In a ruling that might make you check the lock on your door twice and then hug your nearest constitutional scholar, the U.S. Supreme Court decided that yes, under the Second Amendment, individuals under domestic violence restraining orders can, in fact, still own firearms. Because nothing says “responsible gun ownership” like being told by a court to stay at least 500 feet away from your ex.
The 8–1 decision, delivered by Chief Justice John Roberts, was a surprisingly unified moment of judicial clarity, unless you’re Justice Clarence Thomas, who dissented alone and presumably with a vintage copy of the Constitution clutched tightly in one hand and an annotated musket diagram in the other. The majority opinion concluded that there is a longstanding American tradition of disarming dangerous individuals. So, naturally, this now includes those whom courts have already labeled as too much of a threat to be in the same zip code as their partner.
The case, United States v. Rahimi, originated from a charming fellow in Texas who managed to be involved in multiple shootings in a single year, which is not exactly a resume builder outside of Wild West reenactment circles. Mr. Rahimi was under a civil protective order after assaulting his then-girlfriend, yet for reasons unknown to common sense, he still had access to firearms. Presumably because he read the Second Amendment and conveniently skipped the part about “well regulated.”

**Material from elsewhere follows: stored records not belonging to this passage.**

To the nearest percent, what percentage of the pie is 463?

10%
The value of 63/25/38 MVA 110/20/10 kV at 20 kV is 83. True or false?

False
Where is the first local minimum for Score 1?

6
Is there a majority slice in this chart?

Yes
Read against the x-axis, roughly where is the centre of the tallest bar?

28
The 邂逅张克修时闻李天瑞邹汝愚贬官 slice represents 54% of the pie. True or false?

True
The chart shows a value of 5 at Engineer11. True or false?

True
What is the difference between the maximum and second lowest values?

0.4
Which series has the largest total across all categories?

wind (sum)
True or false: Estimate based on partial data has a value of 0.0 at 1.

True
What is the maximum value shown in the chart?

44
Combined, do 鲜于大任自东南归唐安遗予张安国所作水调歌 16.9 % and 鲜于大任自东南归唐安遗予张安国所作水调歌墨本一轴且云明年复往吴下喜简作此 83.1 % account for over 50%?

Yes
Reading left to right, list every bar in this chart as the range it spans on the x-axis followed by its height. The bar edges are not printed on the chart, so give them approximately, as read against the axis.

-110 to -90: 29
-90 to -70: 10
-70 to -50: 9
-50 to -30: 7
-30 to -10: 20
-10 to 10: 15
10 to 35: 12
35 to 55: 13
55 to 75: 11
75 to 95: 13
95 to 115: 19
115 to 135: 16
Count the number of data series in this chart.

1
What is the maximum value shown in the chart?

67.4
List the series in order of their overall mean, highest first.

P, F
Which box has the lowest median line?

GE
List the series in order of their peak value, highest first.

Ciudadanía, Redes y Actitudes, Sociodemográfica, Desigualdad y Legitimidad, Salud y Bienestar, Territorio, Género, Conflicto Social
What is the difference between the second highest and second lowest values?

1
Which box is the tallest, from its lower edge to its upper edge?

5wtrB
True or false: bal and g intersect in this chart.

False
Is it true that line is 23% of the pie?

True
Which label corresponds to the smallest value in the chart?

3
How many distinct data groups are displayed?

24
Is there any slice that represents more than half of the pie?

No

The ruling reverses a lower court decision by the Fifth Circuit Court of Appeals, which had taken a rather spirited interpretation of “originalism” and declared the government had no historical justification for disarming domestic abusers. Apparently in 1791, the founding fathers did not explicitly say, “Please don’t hand loaded pistols to angry exes,” so the lower court took that silence as consent.
Reversing that logic, the Supreme Court thankfully ruled that, yes, keeping guns out of the hands of those with a documented habit of violence is perfectly in line with the country’s traditions. Not medieval dueling traditions, mind you, but perhaps something slightly more modern and less blood-soaked.
“When an individual poses a credible threat to the physical safety of another, that individual may be temporarily disarmed,” wrote Chief Justice Roberts, adding with all the subtlety of a legal sledgehammer that there’s a difference between historical context and just looking for constitutional loopholes that fit your personal armory.
Justice Thomas, however, maintained that if the founding fathers didn’t scroll it out in quill pen on parchment, then it probably isn’t a valid basis for gun restrictions, arguing that the Second Amendment should not yield to more modern definitions of danger, such as statistically proven patterns of domestic violence.
Advocates for gun safety and survivors of domestic abuse treated the verdict like a cautiously optimistic breath of air, punctuated by the sobering reality that this case ever reached the highest court to begin with. Legal scholars, meanwhile, are trying to find the line between originalism and reenacting 18th century social norms with live ammunition.
In other words, the Constitution remains a living document, except to those who think it should be read like it’s part of an archaeological dig.
Because nothing says judicial progress like needing eight justices to explain that violent exes probably shouldn’t carry firearms as parting gifts.